Женя хотела броситься на них, накричать, разубедить, но в конце концов лишь тихонько расплакалась — беспомощно и бессильно. Она знала, что они правы, и что сама она видела отца таким, каким он был на самом деле. Любящим ее, но уродливым, словно этот снеговик.
Когда она направлялась домой, фонари уже горели, высвечивая круги и спирали танцующего снега. Но это зрелище не казалось ей красивым. За сотню шагов до дома она почувствовала себя настолько промерзшей, что, казалось, кровь превратится в ее жилах в лед, стоит ей на секунду остановиться. «Пока я двигаюсь, — говорила она себе, — все мои клетки в движении и я не замерзну».
Она представляла эти клетки бесконечно малыми мирами, в которых обитали крошечные существа. Она воображала это годами. Сама она — Женя — была вселенной и не могла исчезнуть, иначе все они умрут вместе с ней.
Через несколько минут она будет дома. Дома, где в гостиной поставлен самовар и куда пришла тетя Катя со сладкими пирожками и наливает ей стакан горячего чаю. Женя будет цедить крепкую горячую жидкость сквозь кусочек сахара, зажатый между зубами и придерживаемый языком. А после чая тетя Катя нагреет ванну. Катя вовсе не тетя, никакая даже не родственница, но все в доме зовут ее тетушкой, как привыкли в стародавние времена.
Когда Женя поднялась по ступеням и толкнула тяжелую полированную дверь, у нее возникло чувство обреченности: в доме все казалось замершим, а в воздухе будто сгустились тучи. Неужели там уже знали, что ее карьера балерины рухнула под тяжестью веса девочки-слонихи? Она стояла в коридоре, не решаясь объявить о своем приходе.
Со встревоженным лицом, из гостиной суматошно появилась тетя Катя и, обняв Женю, велела ей идти наверх и ждать отца.
— Но я замерзла, тетушка, — запротестовала Женя.
— Я принесу тебе стакан чаю. А теперь наверх, несчастное дитя, — и она нетерпеливо замахала руками.
Женя оставила ботинки у дверей и в носках поднялась наверх. Ее «комната» представляла собой отгороженное пространство в помещении, которое в дни Екатерины Великой служило императорским салоном. Партийный секретарь и сотрудник министерства торговли, Георгий Сареев пользовался привилегиями и получил жилплощадь в маленьком дворце, построенном в стиле барокко архитектором Растрелли — автором Зимнего Дворца. Во время большевистской революции возведенное итальянцем здание перешло к государству и было разделено на квартиры.

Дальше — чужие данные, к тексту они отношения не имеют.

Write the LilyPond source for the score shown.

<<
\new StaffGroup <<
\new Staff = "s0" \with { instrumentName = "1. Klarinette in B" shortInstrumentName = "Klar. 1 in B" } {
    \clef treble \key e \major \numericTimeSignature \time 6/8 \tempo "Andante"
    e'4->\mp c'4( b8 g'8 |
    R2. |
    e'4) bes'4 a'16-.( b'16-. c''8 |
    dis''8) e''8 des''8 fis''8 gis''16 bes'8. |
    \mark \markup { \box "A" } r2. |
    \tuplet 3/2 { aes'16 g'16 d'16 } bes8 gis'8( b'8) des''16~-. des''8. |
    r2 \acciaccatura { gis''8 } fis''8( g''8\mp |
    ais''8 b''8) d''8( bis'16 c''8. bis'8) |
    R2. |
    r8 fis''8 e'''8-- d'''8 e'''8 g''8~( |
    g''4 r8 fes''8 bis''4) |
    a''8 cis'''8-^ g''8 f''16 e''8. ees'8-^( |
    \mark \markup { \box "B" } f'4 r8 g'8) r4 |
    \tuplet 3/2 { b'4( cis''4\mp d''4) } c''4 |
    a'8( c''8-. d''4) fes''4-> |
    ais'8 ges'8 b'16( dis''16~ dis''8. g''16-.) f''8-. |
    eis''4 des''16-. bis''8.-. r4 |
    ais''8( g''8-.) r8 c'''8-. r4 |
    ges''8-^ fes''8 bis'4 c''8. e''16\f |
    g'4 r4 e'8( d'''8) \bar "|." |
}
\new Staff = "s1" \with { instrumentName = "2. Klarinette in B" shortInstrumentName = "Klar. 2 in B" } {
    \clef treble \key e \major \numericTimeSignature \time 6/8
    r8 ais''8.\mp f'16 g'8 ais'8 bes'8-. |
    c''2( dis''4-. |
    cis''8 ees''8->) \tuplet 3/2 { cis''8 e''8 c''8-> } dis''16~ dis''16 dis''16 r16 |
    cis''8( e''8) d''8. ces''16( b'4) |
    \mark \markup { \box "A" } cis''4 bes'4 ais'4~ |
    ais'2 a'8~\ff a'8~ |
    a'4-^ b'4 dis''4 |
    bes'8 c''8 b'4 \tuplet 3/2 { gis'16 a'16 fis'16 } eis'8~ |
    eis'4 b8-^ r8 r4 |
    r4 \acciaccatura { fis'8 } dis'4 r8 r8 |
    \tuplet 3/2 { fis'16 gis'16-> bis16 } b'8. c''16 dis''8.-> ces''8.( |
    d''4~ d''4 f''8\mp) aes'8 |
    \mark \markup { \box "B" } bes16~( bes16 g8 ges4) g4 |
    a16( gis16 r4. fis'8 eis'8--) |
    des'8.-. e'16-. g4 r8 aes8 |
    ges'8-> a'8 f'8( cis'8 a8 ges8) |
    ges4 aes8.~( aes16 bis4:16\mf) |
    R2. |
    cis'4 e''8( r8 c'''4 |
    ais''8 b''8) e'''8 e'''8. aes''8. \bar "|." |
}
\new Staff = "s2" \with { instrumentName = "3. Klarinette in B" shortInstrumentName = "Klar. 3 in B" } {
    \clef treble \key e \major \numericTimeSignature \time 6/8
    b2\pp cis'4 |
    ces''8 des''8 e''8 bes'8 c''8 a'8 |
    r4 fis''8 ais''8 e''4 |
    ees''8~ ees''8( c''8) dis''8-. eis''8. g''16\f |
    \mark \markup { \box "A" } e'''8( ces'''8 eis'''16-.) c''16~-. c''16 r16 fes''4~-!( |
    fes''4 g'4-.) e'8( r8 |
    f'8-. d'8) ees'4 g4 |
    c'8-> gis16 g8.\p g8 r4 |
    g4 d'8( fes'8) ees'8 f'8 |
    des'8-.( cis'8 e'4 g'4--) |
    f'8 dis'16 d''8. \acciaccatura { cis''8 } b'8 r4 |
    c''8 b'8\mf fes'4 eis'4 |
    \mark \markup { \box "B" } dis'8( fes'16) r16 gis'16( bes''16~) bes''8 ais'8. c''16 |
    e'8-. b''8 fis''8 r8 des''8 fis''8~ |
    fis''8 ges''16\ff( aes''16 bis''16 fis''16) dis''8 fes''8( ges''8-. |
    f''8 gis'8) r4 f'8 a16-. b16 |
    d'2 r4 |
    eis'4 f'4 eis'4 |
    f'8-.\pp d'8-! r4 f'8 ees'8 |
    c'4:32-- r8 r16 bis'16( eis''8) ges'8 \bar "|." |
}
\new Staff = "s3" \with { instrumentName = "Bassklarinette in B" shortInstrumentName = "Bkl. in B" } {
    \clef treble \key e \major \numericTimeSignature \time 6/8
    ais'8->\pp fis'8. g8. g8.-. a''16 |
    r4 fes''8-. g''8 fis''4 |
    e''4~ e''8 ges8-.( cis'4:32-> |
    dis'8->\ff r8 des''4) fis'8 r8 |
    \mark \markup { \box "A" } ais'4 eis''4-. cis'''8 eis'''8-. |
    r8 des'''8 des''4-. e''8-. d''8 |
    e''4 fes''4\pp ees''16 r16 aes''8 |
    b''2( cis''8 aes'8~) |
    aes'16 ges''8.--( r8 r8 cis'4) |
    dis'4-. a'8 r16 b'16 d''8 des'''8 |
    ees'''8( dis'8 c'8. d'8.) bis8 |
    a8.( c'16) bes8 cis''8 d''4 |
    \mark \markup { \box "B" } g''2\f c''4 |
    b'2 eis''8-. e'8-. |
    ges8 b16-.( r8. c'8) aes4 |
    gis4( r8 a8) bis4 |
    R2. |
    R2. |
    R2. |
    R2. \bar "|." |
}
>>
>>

Дети делили большой салон с куполообразным потолком с лепниной, пока Дмитрий не пошел в школу. Тогда установили деревянную перегородку, предоставив каждому немного уединения, хотя звуки и свет проникали над стенкой под куполом.
Женя открыла дверь и различила незнакомый звук, доносившийся с половины брата. Через секунду или две она поняла, что это было. Дмитрий плакал.
Встревоженная, она тихонько постучала в стену. Он не ответил, Женя постучала сильнее, позвала брата, но в ответ внезапно установилось молчание. Затем он снова заплакал, но тише, будто старался приглушить рыдания.
Все еще в пальто Женя, села на кровать. Она не знала, как поступить. Чем так расстроен ее брат? Он всегда знал, что она ненавидела балетную школу.
Она почувствовала, что в дверном проеме стоит отец, подняла голову и встретилась с ним взглядом. Нелепый и страшный Георгий Сареев стоял, не шелохнувшись, — кожа блестела, как изъеденная резинка, левый глаз подергивался. Под темным провалом в середине лица открытый рот выглядел еще одним увечьем.
Он тяжело вздохнул и, прихрамывая, ввалился в комнату. Женя откинулась на кровати, вцепившись в пальто. Она старалась смотреть ему на шею.